Dersim susmuş dağlar taşlar, yalçın kayalar, çocuk çığlıkları, kadınların susup kanat çırpan turnalar gibi çocuklara koşmalarını, kucaklayıp sarmasını ve oracığa düşen bir şarapnel parçası ile can cana, cansız düşmesini gördüğünü anlatıyor sonra.

Gördüklerini yaşadıklarını, bazen dağların tepelerin, kayalar ile akarsuların dili ile anlatıyordu. “Bana değil, şu kayalara sor, şu inen suya, Kutu Deresi’ne.” diyor, onları anlattıklarının canlı tanığı yapıyor, böylece o acıları yalnız yaşamadığını düşünüyor ve acıları her birine pay edip yüreğinin yükünü hafifletmeye çalışıyordu.

“Dersim dört dağ içinde, bin gülden biri kaldı… Bir değildi, bin birdi toprağa düşenler. Bin birdi vurulmuş bıyığı terlememiş delikanlı, süngülenmiş gelin, ak tenli kız…”

Dağ köylerine, dağların kayalık, ormanlık alanlarına saklananlara ulaşması kolay olmamış. Düzde kolay olan dağda, dağ yollarında zor olmuş. Buralara varmaları zaman almış.

Geldikleri gün toplamış dizmişler duvarın dibine… Duvarın dibinde son resimleri alınırken, yanında yaşını, ağrıyan dizlerini unutmuş, olabildiğince dik durmaya çalışan dedesi, günlerdir susan, sesini özlediği babası, artık ağlamayan annesi. En çok geride ağlayanı kalmayacak diye korkmuş Cemal dede.

Kör mermi verilmişti namlulara. Susmuştu duvarın dibindeki uğultu. Daha az öncesine kadar hiç susmayacak sandıkları Gülizar’ın bebesi de susmuş. Dal kımıldamaz olmuş, kuşlar uçmuyor ve ölüm tüm sessizliği ile beş adım ötelerinde, karşılarında dikilmiş öylece duruyor.

“Bir bıçağın keskin ağzı değmiş gibi durdu kıyım. Emir demiri kesti.” deyip sustu. Gerisi bildik bir hikâye, bildik bir zulüm.

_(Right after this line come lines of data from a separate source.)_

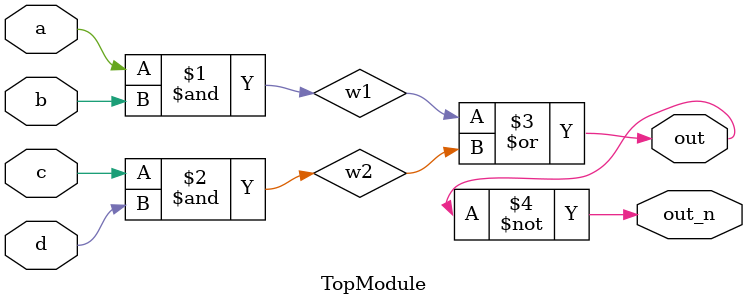
<source format=sv>

module TopModule (
  input a,
  input b,
  input c,
  input d,
  output out,
  output out_n
);
wire w1, w2;
assign w1 = a & b;
assign w2 = c & d;
assign out = w1 | w2;
assign out_n = ~out;
endmodule

</source>
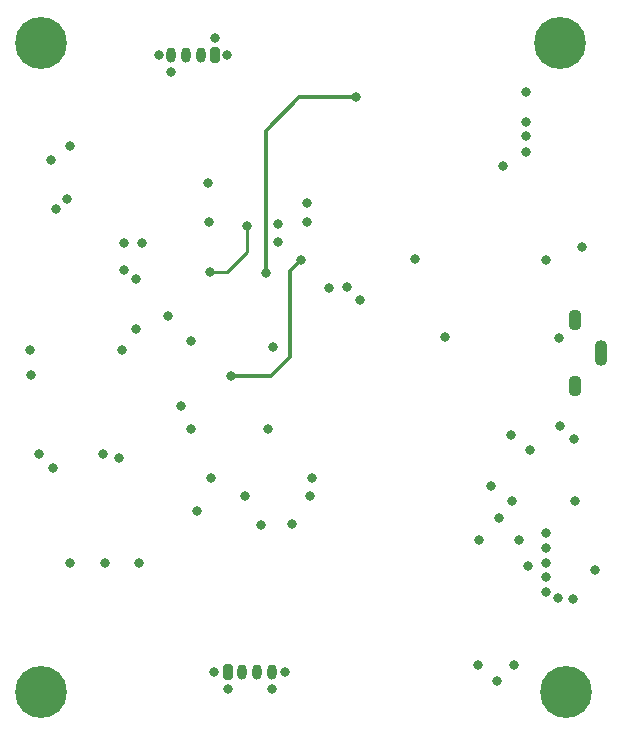
<source format=gbr>
%TF.GenerationSoftware,KiCad,Pcbnew,9.0.0*%
%TF.CreationDate,2025-03-16T21:38:05-04:00*%
%TF.ProjectId,STM32_Dev_Board,53544d33-325f-4446-9576-5f426f617264,rev?*%
%TF.SameCoordinates,Original*%
%TF.FileFunction,Copper,L4,Bot*%
%TF.FilePolarity,Positive*%
%FSLAX46Y46*%
G04 Gerber Fmt 4.6, Leading zero omitted, Abs format (unit mm)*
G04 Created by KiCad (PCBNEW 9.0.0) date 2025-03-16 21:38:05*
%MOMM*%
%LPD*%
G01*
G04 APERTURE LIST*
G04 Aperture macros list*
%AMRoundRect*
0 Rectangle with rounded corners*
0 $1 Rounding radius*
0 $2 $3 $4 $5 $6 $7 $8 $9 X,Y pos of 4 corners*
0 Add a 4 corners polygon primitive as box body*
4,1,4,$2,$3,$4,$5,$6,$7,$8,$9,$2,$3,0*
0 Add four circle primitives for the rounded corners*
1,1,$1+$1,$2,$3*
1,1,$1+$1,$4,$5*
1,1,$1+$1,$6,$7*
1,1,$1+$1,$8,$9*
0 Add four rect primitives between the rounded corners*
20,1,$1+$1,$2,$3,$4,$5,0*
20,1,$1+$1,$4,$5,$6,$7,0*
20,1,$1+$1,$6,$7,$8,$9,0*
20,1,$1+$1,$8,$9,$2,$3,0*%
G04 Aperture macros list end*
%TA.AperFunction,ComponentPad*%
%ADD10C,0.700000*%
%TD*%
%TA.AperFunction,ComponentPad*%
%ADD11C,4.400000*%
%TD*%
%TA.AperFunction,ComponentPad*%
%ADD12RoundRect,0.200000X-0.200000X-0.450000X0.200000X-0.450000X0.200000X0.450000X-0.200000X0.450000X0*%
%TD*%
%TA.AperFunction,ComponentPad*%
%ADD13O,0.800000X1.300000*%
%TD*%
%TA.AperFunction,HeatsinkPad*%
%ADD14O,1.100000X1.800000*%
%TD*%
%TA.AperFunction,HeatsinkPad*%
%ADD15O,1.100000X2.200000*%
%TD*%
%TA.AperFunction,ComponentPad*%
%ADD16RoundRect,0.200000X0.200000X0.450000X-0.200000X0.450000X-0.200000X-0.450000X0.200000X-0.450000X0*%
%TD*%
%TA.AperFunction,ViaPad*%
%ADD17C,0.800000*%
%TD*%
%TA.AperFunction,Conductor*%
%ADD18C,0.250000*%
%TD*%
%TA.AperFunction,Conductor*%
%ADD19C,0.300000*%
%TD*%
G04 APERTURE END LIST*
D10*
%TO.P,H4,1,1*%
%TO.N,GND*%
X161850000Y-142000000D03*
X162333274Y-140833274D03*
X162333274Y-143166726D03*
X163500000Y-140350000D03*
D11*
X163500000Y-142000000D03*
D10*
X163500000Y-143650000D03*
X164666726Y-140833274D03*
X164666726Y-143166726D03*
X165150000Y-142000000D03*
%TD*%
D12*
%TO.P,J4,1,Pin_1*%
%TO.N,+3.3V*%
X134825000Y-140300000D03*
D13*
%TO.P,J4,2,Pin_2*%
%TO.N,Net-(J4-Pin_2)*%
X136075000Y-140300000D03*
%TO.P,J4,3,Pin_3*%
%TO.N,Net-(J4-Pin_3)*%
X137325000Y-140300000D03*
%TO.P,J4,4,Pin_4*%
%TO.N,GND*%
X138575000Y-140300000D03*
%TD*%
D10*
%TO.P,H1,1,1*%
%TO.N,GND*%
X117350000Y-142000000D03*
X117833274Y-140833274D03*
X117833274Y-143166726D03*
X119000000Y-140350000D03*
D11*
X119000000Y-142000000D03*
D10*
X119000000Y-143650000D03*
X120166726Y-140833274D03*
X120166726Y-143166726D03*
X120650000Y-142000000D03*
%TD*%
%TO.P,H2,1,1*%
%TO.N,GND*%
X161350000Y-87000000D03*
X161833274Y-85833274D03*
X161833274Y-88166726D03*
X163000000Y-85350000D03*
D11*
X163000000Y-87000000D03*
D10*
X163000000Y-88650000D03*
X164166726Y-85833274D03*
X164166726Y-88166726D03*
X164650000Y-87000000D03*
%TD*%
D14*
%TO.P,J2,6,Shield*%
%TO.N,unconnected-(J2-Shield-Pad6)_1*%
X164250000Y-116050000D03*
D15*
%TO.N,unconnected-(J2-Shield-Pad6)_2*%
X166400000Y-113250000D03*
D14*
%TO.N,unconnected-(J2-Shield-Pad6)*%
X164250000Y-110450000D03*
%TD*%
D16*
%TO.P,J3,1,Pin_1*%
%TO.N,+3.3V*%
X133775000Y-88000000D03*
D13*
%TO.P,J3,2,Pin_2*%
%TO.N,Net-(J3-Pin_2)*%
X132525000Y-88000000D03*
%TO.P,J3,3,Pin_3*%
%TO.N,Net-(J3-Pin_3)*%
X131275000Y-88000000D03*
%TO.P,J3,4,Pin_4*%
%TO.N,GND*%
X130025000Y-88000000D03*
%TD*%
D10*
%TO.P,H3,1,1*%
%TO.N,GND*%
X117350000Y-87000000D03*
X117833274Y-85833274D03*
X117833274Y-88166726D03*
X119000000Y-85350000D03*
D11*
X119000000Y-87000000D03*
D10*
X119000000Y-88650000D03*
X120166726Y-85833274D03*
X120166726Y-88166726D03*
X120650000Y-87000000D03*
%TD*%
D17*
%TO.N,GND*%
X118825000Y-121775000D03*
X121500000Y-131000000D03*
X139700000Y-140300000D03*
X160100000Y-93700000D03*
X159500000Y-129100000D03*
X130900000Y-117750000D03*
X156025000Y-139675000D03*
X150700000Y-105300000D03*
X157600000Y-141000000D03*
X127025000Y-111225000D03*
X164800000Y-104300000D03*
X138200000Y-119700000D03*
X157800000Y-127200000D03*
X158800000Y-120200000D03*
X125850000Y-113000000D03*
X153250000Y-111900000D03*
X160100000Y-94900000D03*
X141775000Y-125375000D03*
X124275000Y-121775000D03*
X129000000Y-88000000D03*
X126050000Y-106200000D03*
X136300000Y-125375000D03*
X131700000Y-119675000D03*
X124400000Y-131000000D03*
X137675000Y-127800000D03*
X132200000Y-126600000D03*
X138675000Y-112750000D03*
X144950000Y-107700000D03*
X138575000Y-141675000D03*
X160100000Y-91150000D03*
X163000000Y-119400000D03*
X160400000Y-121500000D03*
X120000000Y-123000000D03*
X130025000Y-89425000D03*
X164175000Y-120575000D03*
X159075000Y-139675000D03*
X139050000Y-103900000D03*
X162900000Y-111950000D03*
X127025000Y-107025000D03*
X140275000Y-127775000D03*
X126025000Y-103925000D03*
X131700000Y-112225000D03*
X118150000Y-115150000D03*
X156100000Y-129100000D03*
X146000000Y-108750000D03*
X127300000Y-131000000D03*
X161800000Y-105400000D03*
X121250000Y-100250000D03*
X118100000Y-113000000D03*
X141550000Y-102150000D03*
X139050000Y-102350000D03*
X120300000Y-101100000D03*
%TO.N,+3.3V*%
X134800000Y-88000000D03*
X133150000Y-98850000D03*
X161750000Y-133500000D03*
X160100000Y-96200000D03*
X141500000Y-100600000D03*
X164100000Y-134100000D03*
X129800000Y-110100000D03*
X165900000Y-131600000D03*
X119900000Y-96900000D03*
X162750000Y-134000000D03*
X157100000Y-124500000D03*
X161750000Y-129750000D03*
X133700000Y-140300000D03*
X143400000Y-107750000D03*
X142000000Y-123825000D03*
X125600000Y-122150000D03*
X133775000Y-86600000D03*
X158900000Y-125800000D03*
X161750000Y-131000000D03*
X164187500Y-125787500D03*
X133400000Y-123800000D03*
X121450000Y-95750000D03*
X160250000Y-131250000D03*
X161750000Y-132250000D03*
X127600000Y-103950000D03*
X161750000Y-128500000D03*
X133237500Y-102175000D03*
X158150000Y-97450000D03*
X134825000Y-141725000D03*
%TO.N,I2C_SDA*%
X133350000Y-106400000D03*
X136500000Y-102500000D03*
%TO.N,SWO*%
X145700000Y-91600000D03*
X138100000Y-106450000D03*
%TO.N,NRST*%
X135100000Y-115200000D03*
X141000000Y-105400000D03*
%TD*%
D18*
%TO.N,I2C_SDA*%
X134800000Y-106400000D02*
X133350000Y-106400000D01*
X136500000Y-102500000D02*
X136500000Y-104700000D01*
X136500000Y-104700000D02*
X134800000Y-106400000D01*
D19*
%TO.N,SWO*%
X138100000Y-106450000D02*
X138050000Y-106400000D01*
X138050000Y-94450000D02*
X140900000Y-91600000D01*
X140900000Y-91600000D02*
X145700000Y-91600000D01*
X138050000Y-106400000D02*
X138050000Y-94450000D01*
%TO.N,NRST*%
X138500000Y-115200000D02*
X135100000Y-115200000D01*
X140100000Y-113600000D02*
X138500000Y-115200000D01*
X141000000Y-105400000D02*
X140100000Y-106300000D01*
X140100000Y-106300000D02*
X140100000Y-113600000D01*
%TD*%
M02*

</source>
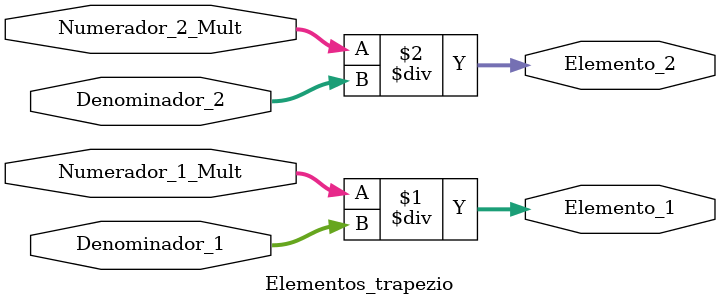
<source format=v>
/*============================================================================================================
 Este programa tem a finalidade de realizar a divisão dos numeradores e denominadores  para a função trapezoidal:
              --------------------------------------------------------------
				  mudar* trimf (X;A,B,C) = max(min{[(x-a)/(b-a)],[(c-x)/(c-b)],[0]} 
				  --------------------------------------------------------------
Onde: Numerador_1 = (x-a);
      Denominador_1 = (b-a);
		Numerador_2 = (d-x);
		Denominador_2 = (d-c);  
                                                /---------\
	                                           /           \
                                              /             \	
												 /               \ 
		                                      a  b         c  d
O numerador utilizado é o que foi no multiplicado pro 100 no programa "trapezio". 
Essa multiplicação foi necessária para que o resultado fosse expressado entre 0 e 100
e não entre um numero fracionário entre 0 e 1 no resultado deste programa.
===============================================================================================================*/	
module Elementos_trapezio (Numerador_1_Mult, Numerador_2_Mult, Denominador_1, Denominador_2, Elemento_1, Elemento_2);
input [31:0] Numerador_1_Mult, Numerador_2_Mult, Denominador_1, Denominador_2;
output [31:0]  Elemento_1, Elemento_2;

assign Elemento_1 = Numerador_1_Mult/Denominador_1;
assign Elemento_2 = Numerador_2_Mult/Denominador_2;


endmodule

</source>
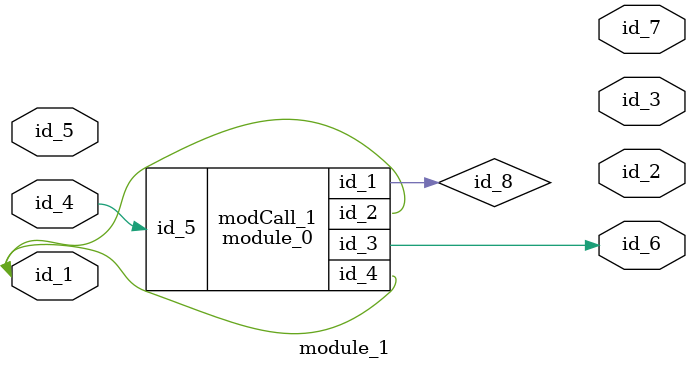
<source format=v>
module module_0 (
    id_1,
    id_2,
    id_3,
    id_4,
    id_5
);
  input wire id_5;
  output wire id_4;
  output wire id_3;
  inout wire id_2;
  inout wire id_1;
  parameter id_6 = 1;
  parameter id_7 = -1;
  assign id_6 = -1;
  wire id_8 = id_2;
  always id_4 = id_2;
endmodule
module module_1 (
    id_1,
    id_2,
    id_3,
    id_4,
    id_5,
    id_6,
    id_7
);
  output wire id_7;
  output wire id_6;
  input wire id_5;
  input wire id_4;
  output wire id_3;
  output wire id_2;
  inout wire id_1;
  wire id_8 = id_8;
  module_0 modCall_1 (
      id_8,
      id_1,
      id_6,
      id_1,
      id_4
  );
endmodule

</source>
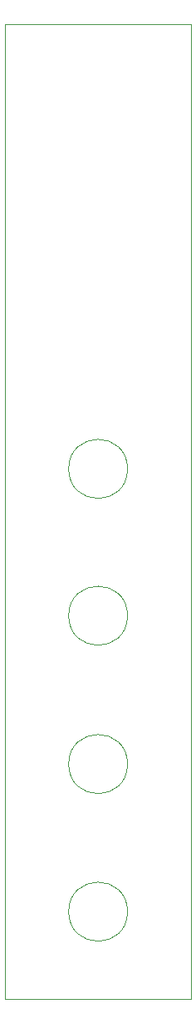
<source format=gm1>
G04 #@! TF.GenerationSoftware,KiCad,Pcbnew,(5.1.5-0-10_14)*
G04 #@! TF.CreationDate,2020-10-10T15:47:02-04:00*
G04 #@! TF.ProjectId,AYOM - VCA Control Board,41594f4d-202d-4205-9643-4120436f6e74,1.1*
G04 #@! TF.SameCoordinates,Original*
G04 #@! TF.FileFunction,Profile,NP*
%FSLAX46Y46*%
G04 Gerber Fmt 4.6, Leading zero omitted, Abs format (unit mm)*
G04 Created by KiCad (PCBNEW (5.1.5-0-10_14)) date 2020-10-10 15:47:02*
%MOMM*%
%LPD*%
G04 APERTURE LIST*
%ADD10C,0.050000*%
G04 APERTURE END LIST*
D10*
X88501072Y-99140072D02*
G75*
G03X88501072Y-99140072I-3001072J0D01*
G01*
X88501072Y-114046000D02*
G75*
G03X88501072Y-114046000I-3001072J0D01*
G01*
X88501072Y-129112072D02*
G75*
G03X88501072Y-129112072I-3001072J0D01*
G01*
X88501072Y-144098072D02*
G75*
G03X88501072Y-144098072I-3001072J0D01*
G01*
X95000000Y-153000000D02*
X76000000Y-153000000D01*
X95000000Y-54000000D02*
X95000000Y-153000000D01*
X76000000Y-54000000D02*
X95000000Y-54000000D01*
X76000000Y-54000000D02*
X76000000Y-153000000D01*
M02*

</source>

1938 yaz sonu, sonbahar başıydı. Haberler bir biri ardına ulaşıyordu Ankara’ya. İsyan bastırılmış, birlik beraberlik sağlanmıştı. İstanbul gazeteleri büyük puntolarla birinci sayfadan veriyordu haberi; hainlerin hepsi, eşkıyanın başı ezilmişti…

Kalanı az, gideni çok, Gümüş kapısında asma kilit Munzur, sabah güneşini almış arkasına, gidenlerin ardından bakıyordu öylece. Yollar, bulup bir birini çatallaşıyor, demir raylar üzerinde yollar, uzaklara kilitlenmiş vagonlarda bilinmez bir yolculuğa götürüyordu onları.

Başladı sürgün… Kaç gün, kaç gece geçti saymadılar.  Kilitli vagonlarda bilinmeze yolculuklarında hepsi aç, susuz, çocukların hepsi çoktan hastaydı ve hepsi bitlenmişlerdi Bursa’ya vardıklarında.